This multi-center retrospective study evaluated different radiotherapy treatments for brain metastases in SCLC patients. Compared to WBRT alone, WBRT+boost was associated with superior OS and iPFS both in the entire cohort (n = 263) and matched cohort (n = 140). Patients who treated with WBRT+boost also experienced a longer OS than did SRS in matched cohort (n = 74).
Due to the properties of multiple metastases, WBRT was considered the standard treatment for brain metastases from SCLC patients. However, the optimal treatment for brain metastases remained controversial. Some published studies suggested that WBRT plus radiation boost was more suitable for the treatment of brain metastases in SCLC patients than WBRT alone. Sun et al. reported that, compared with WBRT alone, a longer survival was observed in patients who received WBRT plus radiation boost than did WBRT alone (13.4 vs 8.5 months; p = 0.004). To minimize the difference in the number of BMs between the two groups, a subgroup analysis was performed. Among patients with 1–3 brain metastases, WBRT plus radiation boost was also associated with longer OS than WBRT alone (13.4 vs 9.6 months; p = 0.022) [14]. Their findings were similar to ours.
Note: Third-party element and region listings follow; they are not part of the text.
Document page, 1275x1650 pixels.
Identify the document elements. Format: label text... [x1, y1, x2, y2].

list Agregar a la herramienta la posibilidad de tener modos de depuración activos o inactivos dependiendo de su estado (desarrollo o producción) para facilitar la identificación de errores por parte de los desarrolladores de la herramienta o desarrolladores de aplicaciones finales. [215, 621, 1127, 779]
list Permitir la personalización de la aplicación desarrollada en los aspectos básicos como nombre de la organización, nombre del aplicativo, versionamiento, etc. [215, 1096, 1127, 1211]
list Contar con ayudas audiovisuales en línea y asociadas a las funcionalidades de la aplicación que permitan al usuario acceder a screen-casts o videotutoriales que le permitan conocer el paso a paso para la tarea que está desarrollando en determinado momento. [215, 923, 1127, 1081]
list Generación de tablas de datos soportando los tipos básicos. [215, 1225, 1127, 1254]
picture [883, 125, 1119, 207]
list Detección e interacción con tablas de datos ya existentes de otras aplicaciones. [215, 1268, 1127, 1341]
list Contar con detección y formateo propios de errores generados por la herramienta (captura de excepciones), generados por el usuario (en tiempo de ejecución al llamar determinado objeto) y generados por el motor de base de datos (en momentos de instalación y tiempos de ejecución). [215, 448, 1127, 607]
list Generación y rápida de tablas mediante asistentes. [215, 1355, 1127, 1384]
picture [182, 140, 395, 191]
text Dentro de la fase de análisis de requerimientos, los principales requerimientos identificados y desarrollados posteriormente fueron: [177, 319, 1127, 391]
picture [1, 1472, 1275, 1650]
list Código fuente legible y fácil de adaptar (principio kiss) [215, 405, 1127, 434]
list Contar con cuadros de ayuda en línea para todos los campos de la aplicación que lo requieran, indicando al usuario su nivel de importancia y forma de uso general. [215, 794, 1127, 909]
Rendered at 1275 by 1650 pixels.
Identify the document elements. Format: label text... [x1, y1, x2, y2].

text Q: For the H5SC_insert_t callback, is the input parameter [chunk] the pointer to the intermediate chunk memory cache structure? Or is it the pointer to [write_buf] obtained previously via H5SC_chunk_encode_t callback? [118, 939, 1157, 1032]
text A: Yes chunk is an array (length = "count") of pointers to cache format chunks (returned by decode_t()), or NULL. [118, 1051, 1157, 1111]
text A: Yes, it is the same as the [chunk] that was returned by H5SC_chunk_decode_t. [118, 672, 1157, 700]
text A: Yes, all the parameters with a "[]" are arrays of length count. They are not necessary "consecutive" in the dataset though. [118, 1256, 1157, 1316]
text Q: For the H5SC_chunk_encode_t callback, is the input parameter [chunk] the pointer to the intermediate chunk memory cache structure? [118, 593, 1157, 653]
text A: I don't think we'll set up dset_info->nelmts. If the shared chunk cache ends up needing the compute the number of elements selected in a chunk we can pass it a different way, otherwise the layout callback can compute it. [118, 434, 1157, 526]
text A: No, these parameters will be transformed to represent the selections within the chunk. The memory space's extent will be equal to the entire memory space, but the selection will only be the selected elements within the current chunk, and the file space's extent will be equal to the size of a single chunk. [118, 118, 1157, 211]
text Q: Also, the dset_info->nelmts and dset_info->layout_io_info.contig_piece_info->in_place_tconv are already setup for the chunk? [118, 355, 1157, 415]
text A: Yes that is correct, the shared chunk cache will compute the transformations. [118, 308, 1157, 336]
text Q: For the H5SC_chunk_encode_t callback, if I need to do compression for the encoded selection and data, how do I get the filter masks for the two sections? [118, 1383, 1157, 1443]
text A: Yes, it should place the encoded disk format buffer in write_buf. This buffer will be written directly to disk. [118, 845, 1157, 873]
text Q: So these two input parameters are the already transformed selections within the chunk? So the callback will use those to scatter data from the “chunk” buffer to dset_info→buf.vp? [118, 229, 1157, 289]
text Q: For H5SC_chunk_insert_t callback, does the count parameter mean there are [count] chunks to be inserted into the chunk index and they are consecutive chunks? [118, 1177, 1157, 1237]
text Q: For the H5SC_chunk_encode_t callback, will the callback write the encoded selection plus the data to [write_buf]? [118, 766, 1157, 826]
Wegner et al. reported that the longer OS was observed in SCLC patients who received WBRT plus SRS than did SRS alone (14 vs 6 months, p = 0.040). Of note, only 6 patients received WBRT plus SRS in their study [21]. Andrews et al. found that WBRT plus SRS group showed an improved KPS score and better OS than WBRT alone group in patients with single brain metastasis (6.5 vs 4.9 months; P = 0.0393). They also found that better control rates at 1 year in the WBRT plus SRS group (82%) vs 71%, P = 0.01). Of note, only 24 (7.2%) SCLC patients were included in their study [16].
Some studies suggested that SRS alone may be appropriate treatment for brain metastases in SCLC patients [13, 22]. Robin et al. reported SCLC patients who treated with upfront SRS was associated with longer OS than did WBRT ± SRS (10.8 vs 7.1 months, p < 0.001). However, in the subgroup analysis, there was no survival difference between SRS alone and WBRT plus SRS (p = 0.601) [22]. Bernhardt et al. also conducted a randomized controlled trial to investigate the treatment response of WBRT or SRS alone in SCLC patients. However, the final conclusions have not yet been published [13]. In a randomized controlled clinical trial published in JAMA, Brown et al. reported that WBRT plus SRS group had no survival difference compared with SRS alone group in patients with 1–3 brain metastases (7.4 vs 10.4 months; P = 0.92). However, the higher intracranial tumor control rates at 3 months was observed in patients who treated with WBRT plus SRS (93.7% vs 75.3%, P < 0.001) [11]. Of note, only 88 (66.7%) patients were lung cancer in their study. Therefore, their findings may not apply to SCLC patients. Aoyama et al. enrolled 132 patients with 1–4 brain metastases, among them, only 88 (66.7%) were lung cancer. They found that patients who treated with WBRT plus SRS group did not improve the survival time than did SRS alone (7.5 vs 8.0 months; P = 0.42), but significantly avoided the risk of intracranial recurrence [23]. Although previous studies were consistent with our findings, most of the above studies did not enroll SCLC patients alone. Combined with the characteristics of multiple metastases from SCLC and the better local control rates of WBRT, adjuvant WBRT combined with focal boost was necessary and indispensable for brain metastases from SCLC.
Our data also showed that the 1–3 brain metastases, and without extracranial metastases were prognostic factor for increased survival, which was similar to previous findings [24, 25]. We also found that gender and systemic treatment were prognostic factors for OS.
Our study also has several limitations. Firstly, the general characteristics of patients are not balanced. Of course, we performed propensity score matching to control the confounding between the WBRT+boost and WBRT or SRS groups. Secondly, RT-related neurotoxicity was not evaluated. Thirdly, the inherent characteristics of retrospective research and patient heterogeneity may bias the results.